Write out exactly, with both ends included, the lines that run from the line containing "Según publicó el" to the end of the entries. Pictures are not part of the answer.

## Information provided
+ + + + + + +
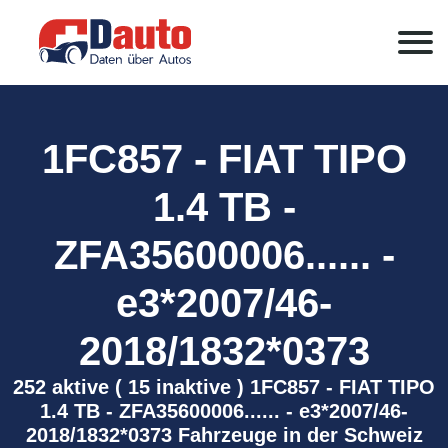
1FC857 - FIAT TIPO
1.4 TB -
ZFA35600006...... -
e3*2007/46-
2018/1832*0373
252 aktive ( 15 inaktive ) 1FC857 - FIAT TIPO
1.4 TB - ZFA35600006...... - e3*2007/46-
2018/1832*0373 Fahrzeuge in der Schweiz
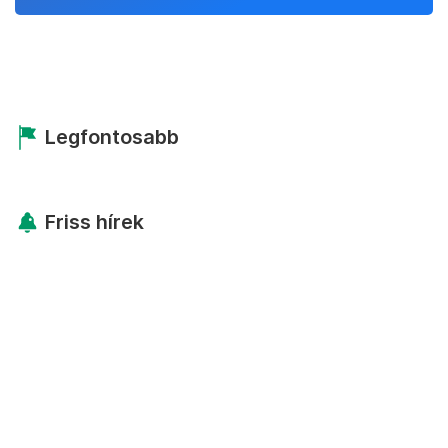
Legfontosabb
Friss hírek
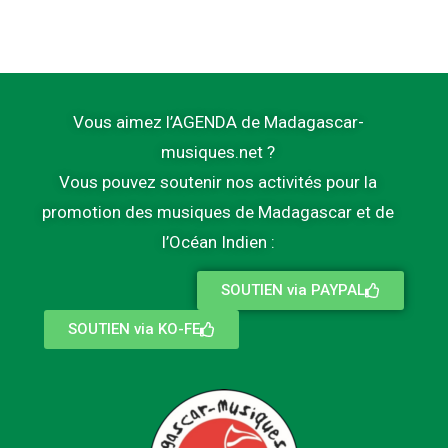
Vous aimez l’AGENDA de Madagascar-
musiques.net ?
Vous pouvez soutenir nos activités pour la
promotion des musiques de Madagascar et de
l’Océan Indien :
SOUTIEN via PAYPAL
SOUTIEN via KO-FE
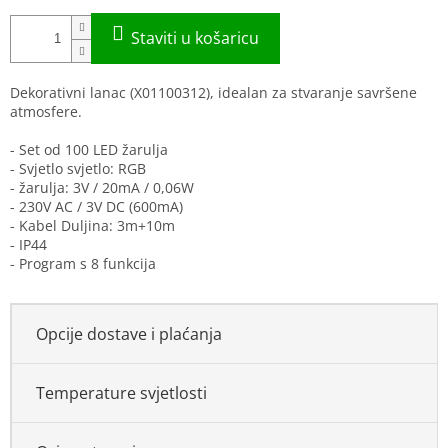
Dekorativni lanac (X01100312), idealan za stvaranje savršene
atmosfere.
- Set od 100 LED žarulja
- Svjetlo svjetlo: RGB
- žarulja: 3V / 20mA / 0,06W
- 230V AC / 3V DC (600mA)
- Kabel Duljina: 3m+10m
- IP44
- Program s 8 funkcija
Opcije dostave i plaćanja
Temperature svjetlosti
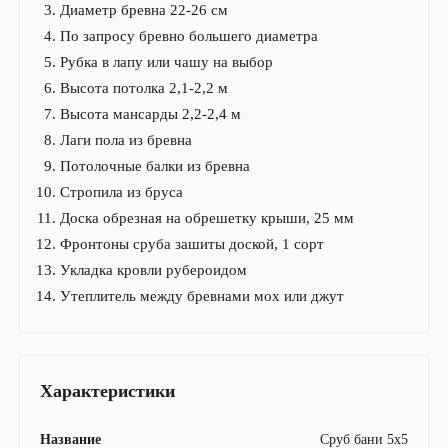
Диаметр бревна 22-26 см
По запросу бревно большего диаметра
Рубка в лапу или чашу на выбор
Высота потолка 2,1-2,2 м
Высота мансарды 2,2-2,4 м
Лаги пола из бревна
Потолочные балки из бревна
Стропила из бруса
Доска обрезная на обрешетку крыши, 25 мм
Фронтоны сруба зашиты доской, 1 сорт
Укладка кровли рубероидом
Утеплитель между бревнами мох или джут
Характеристики
Название
Сруб бани 5х5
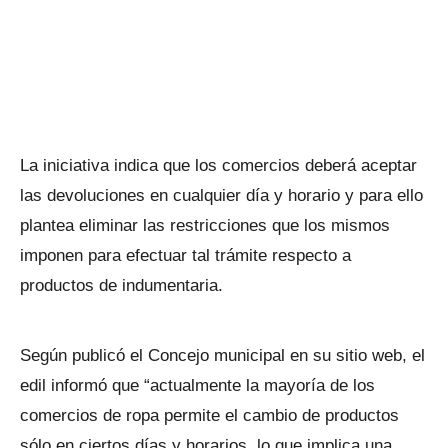
La iniciativa indica que los comercios deberá aceptar
las devoluciones en cualquier día y horario y para ello
plantea eliminar las restricciones que los mismos
imponen para efectuar tal trámite respecto a
productos de indumentaria.
Según publicó el Concejo municipal en su sitio web, el
edil informó que “actualmente la mayoría de los
comercios de ropa permite el cambio de productos
sólo en ciertos días y horarios, lo que implica una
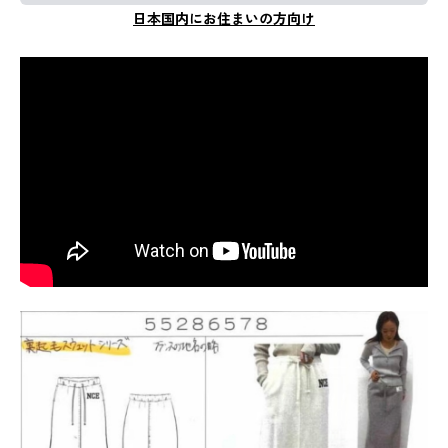
日本国内にお住まいの方向け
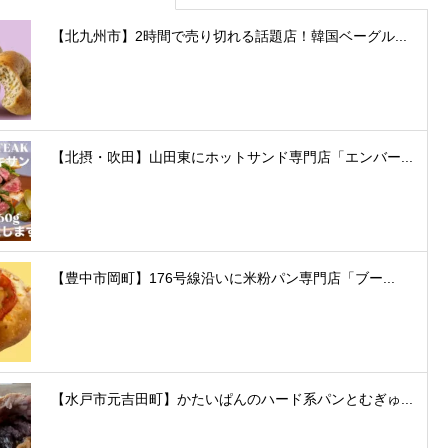
【北九州市】2時間で売り切れる話題店！韓国ベーグル...
【北摂・吹田】山田東にホットサンド専門店「エンバー...
【豊中市岡町】176号線沿いに米粉パン専門店「ブー...
【水戸市元吉田町】かたいぱんのハード系パンとむぎゅ...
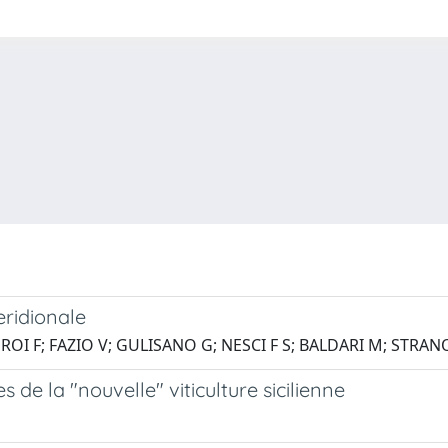
eridionale
OI F; FAZIO V; GULISANO G; NESCI F S; BALDARI M; STRAN
 de la "nouvelle" viticulture sicilienne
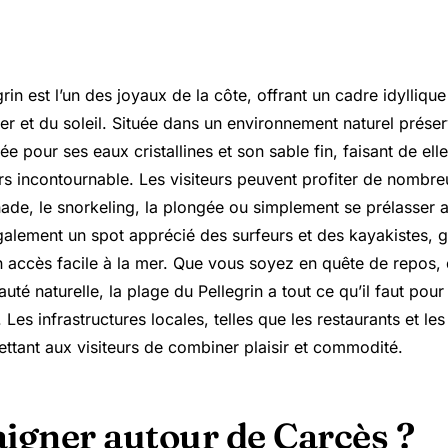
rin est l’un des joyaux de la côte, offrant un cadre idyllique
r et du soleil. Située dans un environnement naturel préser
ée pour ses eaux cristallines et son sable fin, faisant de elle
irs incontournable. Les visiteurs peuvent profiter de nombreu
nade, le snorkeling, la plongée ou simplement se prélasser a
également un spot apprécié des surfeurs et des kayakistes, 
on accès facile à la mer. Que vous soyez en quête de repos,
té naturelle, la plage du Pellegrin a tout ce qu’il faut pour
. Les infrastructures locales, telles que les restaurants et 
ettant aux visiteurs de combiner plaisir et commodité.
aigner autour de Carcès ?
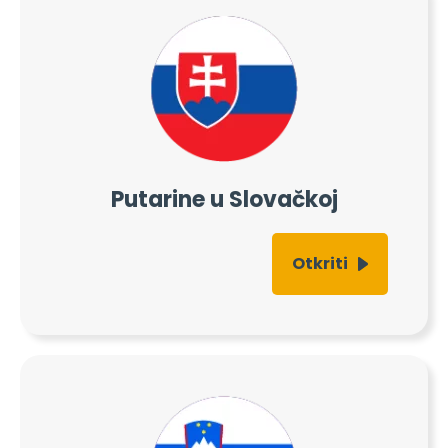
Putarine u Slovačkoj
Otkriti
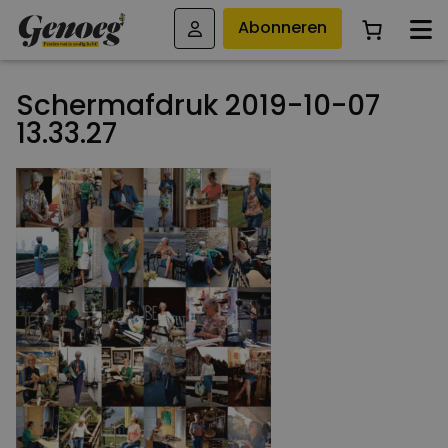
Abonneren
Schermafdruk 2019-10-07
13.33.27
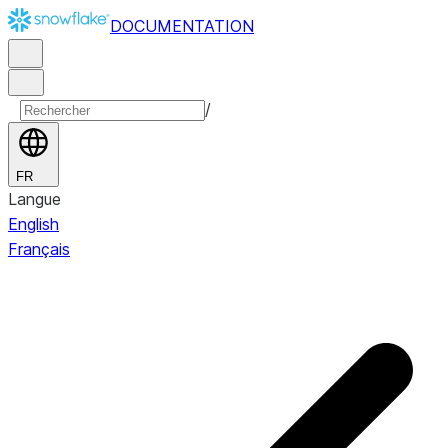
DOCUMENTATION
/
FR
Langue
English
Français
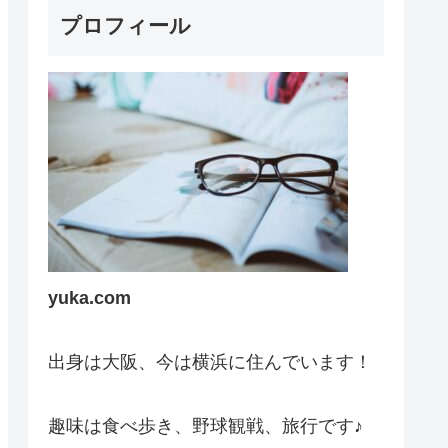
プロフィール
yuka.com
出身は大阪、今は横浜に住んでいます！
趣味は食べ歩き、野球観戦、旅行です♪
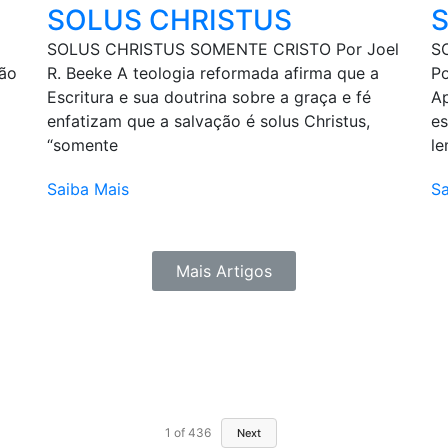
SOLUS CHRISTUS
SOLUS CHRISTUS SOMENTE CRISTO Por Joel
S
uão
R. Beeke A teologia reformada afirma que a
Po
Escritura e sua doutrina sobre a graça e fé
Ap
enfatizam que a salvação é solus Christus,
es
“somente
le
Saiba Mais
Sa
Mais Artigos
1
of
436
Next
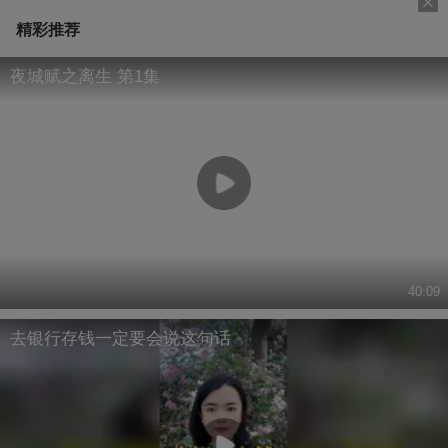
精彩推荐
夜城赋之离生 第1集
40:09
去银行存钱一定要会说这句话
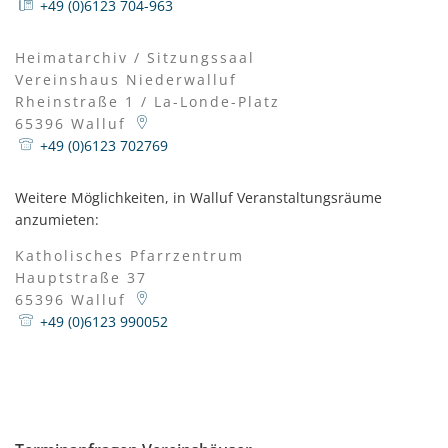
+49 (0)6123 704-963
Heimatarchiv / Sitzungssaal
Vereinshaus Niederwalluf
Rheinstraße 1 / La-Londe-Platz
65396
Walluf
+49 (0)6123 702769
Weitere Möglichkeiten, in Walluf Veranstaltungsräume
anzumieten:
Katholisches Pfarrzentrum
Hauptstraße 37
65396
Walluf
+49 (0)6123 990052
+ + + + + + +
## Task solution
Según publicó el Concejo municipal en su sitio web, el
edil informó que “actualmente la mayoría de los
comercios de ropa permite el cambio de productos
sólo en ciertos días y horarios, lo que implica una
日本国内にお住まいの方向け
【北九州市】2時間で売り切れる話題店！韓国ベーグル...
【北摂・吹田】山田東にホットサンド専門店「エンバー...
【豊中市岡町】176号線沿いに米粉パン専門店「ブー...
【水戸市元吉田町】かたいぱんのハード系パンとむぎゅ...
eridionale
OI F; FAZIO V; GULISANO G; NESCI F S; BALDARI M; STRAN
 de la "nouvelle" viticulture sicilienne
rin est l’un des joyaux de la côte, offrant un cadre idyllique
r et du soleil. Située dans un environnement naturel préser
ée pour ses eaux cristallines et son sable fin, faisant de elle
irs incontournable. Les visiteurs peuvent profiter de nombreu
nade, le snorkeling, la plongée ou simplement se prélasser a
également un spot apprécié des surfeurs et des kayakistes, 
on accès facile à la mer. Que vous soyez en quête de repos,
té naturelle, la plage du Pellegrin a tout ce qu’il faut pour
. Les infrastructures locales, telles que les restaurants et 
ettant aux visiteurs de combiner plaisir et commodité.
aigner autour de Carcès ?
Putarine u Slovačkoj
Otkriti
Abonneren
Schermafdruk 2019-10-07
13.33.27
DOCUMENTATION
/
FR
Langue
English
Français
プロフィール
yuka.com
出身は大阪、今は横浜に住んでいます！
趣味は食べ歩き、野球観戦、旅行です♪
SOLUS CHRISTUS
SOLUS CHRISTUS SOMENTE CRISTO Por Joel
S
uão
R. Beeke A teologia reformada afirma que a
Po
Escritura e sua doutrina sobre a graça e fé
Ap
enfatizam que a salvação é solus Christus,
es
“somente
le
Saiba Mais
Sa
Mais Artigos
1
of
436
Next
精彩推荐
夜城赋之离生 第1集
40:09
去银行存钱一定要会说这句话
+49 (0)6123 704-963
Heimatarchiv / Sitzungssaal
Vereinshaus Niederwalluf
Rheinstraße 1 / La-Londe-Platz
65396
Walluf
+49 (0)6123 702769
Weitere Möglichkeiten, in Walluf Veranstaltungsräume
anzumieten:
Katholisches Pfarrzentrum
Hauptstraße 37
65396
Walluf
+49 (0)6123 990052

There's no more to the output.